The Roscioli family is expanding their mini-empire in Rome’s historical center with the opening of a bar-pasticceria in the defunct Bernasconi space on Piazza Benedetto Cairoli. It’s just a few doors down from their restaurant-wine bar Salumeria Roscioli and around the corner from their historic bakery Antico Forno Roscioli. It will be called Roscioli Caffè e Pasticceria and inauguration is scheduled for early 2016.
The place will be a bar in the Roman sense, serving coffee and pastries in the morning, including maritozzi con panna (biga-based buns filled with whipped cream) and savory items like panini and tramezzini throughout the day. Pastries will be baked on site. Departing from the classic bar format, a room in the back will offer cocktails, wine, cheese, salumi, and oysters. I predict this will become a regular stop on my culinary tours of centro.

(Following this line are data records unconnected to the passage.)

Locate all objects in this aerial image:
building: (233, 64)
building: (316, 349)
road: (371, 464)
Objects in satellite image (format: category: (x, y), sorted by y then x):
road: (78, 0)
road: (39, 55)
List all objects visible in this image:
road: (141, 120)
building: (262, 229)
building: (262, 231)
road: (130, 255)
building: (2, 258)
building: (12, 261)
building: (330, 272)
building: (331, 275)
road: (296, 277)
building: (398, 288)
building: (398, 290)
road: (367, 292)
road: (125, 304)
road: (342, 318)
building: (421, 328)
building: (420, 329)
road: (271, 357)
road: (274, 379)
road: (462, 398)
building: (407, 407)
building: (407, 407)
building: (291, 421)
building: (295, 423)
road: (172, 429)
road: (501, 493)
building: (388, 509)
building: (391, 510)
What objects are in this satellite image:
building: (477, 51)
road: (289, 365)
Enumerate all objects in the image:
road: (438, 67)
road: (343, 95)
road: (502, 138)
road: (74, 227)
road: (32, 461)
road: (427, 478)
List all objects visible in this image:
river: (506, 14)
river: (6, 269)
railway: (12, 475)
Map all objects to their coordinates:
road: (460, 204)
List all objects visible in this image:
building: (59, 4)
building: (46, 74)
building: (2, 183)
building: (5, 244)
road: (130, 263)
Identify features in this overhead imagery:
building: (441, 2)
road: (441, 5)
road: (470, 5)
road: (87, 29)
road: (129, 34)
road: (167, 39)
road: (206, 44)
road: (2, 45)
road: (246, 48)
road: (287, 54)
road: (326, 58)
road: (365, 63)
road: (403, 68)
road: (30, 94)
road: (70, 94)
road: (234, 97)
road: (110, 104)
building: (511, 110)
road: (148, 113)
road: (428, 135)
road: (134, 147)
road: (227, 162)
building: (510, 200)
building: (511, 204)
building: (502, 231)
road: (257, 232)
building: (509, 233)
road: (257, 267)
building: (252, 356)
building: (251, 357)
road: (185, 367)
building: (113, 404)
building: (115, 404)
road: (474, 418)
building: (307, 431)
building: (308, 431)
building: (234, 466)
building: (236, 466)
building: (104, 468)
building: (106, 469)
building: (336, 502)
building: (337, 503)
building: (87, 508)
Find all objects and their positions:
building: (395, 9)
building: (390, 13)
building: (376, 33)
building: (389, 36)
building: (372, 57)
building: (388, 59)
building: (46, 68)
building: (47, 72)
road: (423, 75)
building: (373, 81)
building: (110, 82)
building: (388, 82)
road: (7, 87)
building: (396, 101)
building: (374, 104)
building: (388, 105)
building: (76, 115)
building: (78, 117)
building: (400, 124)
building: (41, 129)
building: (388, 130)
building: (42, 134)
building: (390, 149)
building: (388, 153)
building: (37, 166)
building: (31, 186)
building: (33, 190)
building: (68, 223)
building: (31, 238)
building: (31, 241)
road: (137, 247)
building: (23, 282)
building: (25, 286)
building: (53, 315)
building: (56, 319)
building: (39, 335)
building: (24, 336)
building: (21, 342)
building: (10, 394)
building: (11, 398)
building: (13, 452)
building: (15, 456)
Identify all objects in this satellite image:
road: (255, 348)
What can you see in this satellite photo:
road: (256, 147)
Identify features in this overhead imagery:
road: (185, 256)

Another novelty: they are actually prioritizing coffee, a rarity in Rome where industrial beans and filthy machines are the norm. Bar Roscioli is collaborating with Gianni Frasi of Verona’s Torrefazione Giamaica Caffè, one of the few valid coffee roasters operating in Italy. His coffee is special and thoughtful and delicious. I took a spin through the bar-in-progress with Pierluigi Roscioli a few weeks ago and, while I was most excited about the antique maritozzo press above, he was proudest of a machine beside the coffee maker which will clean the portafillers (those basket things with the handle the ground coffee goes in) after every use. That means Frasi’s expert roasting will be properly transferred to your cup and Rome actually gets to drink coffee that doesn’t taste like burning.
While some might lament the demise of Bernasconi, which opened its doors in 1923 and was super old school and atmospheric, I’m ok with fourth generation bakers taking over and trying to raise the bar (pun intended).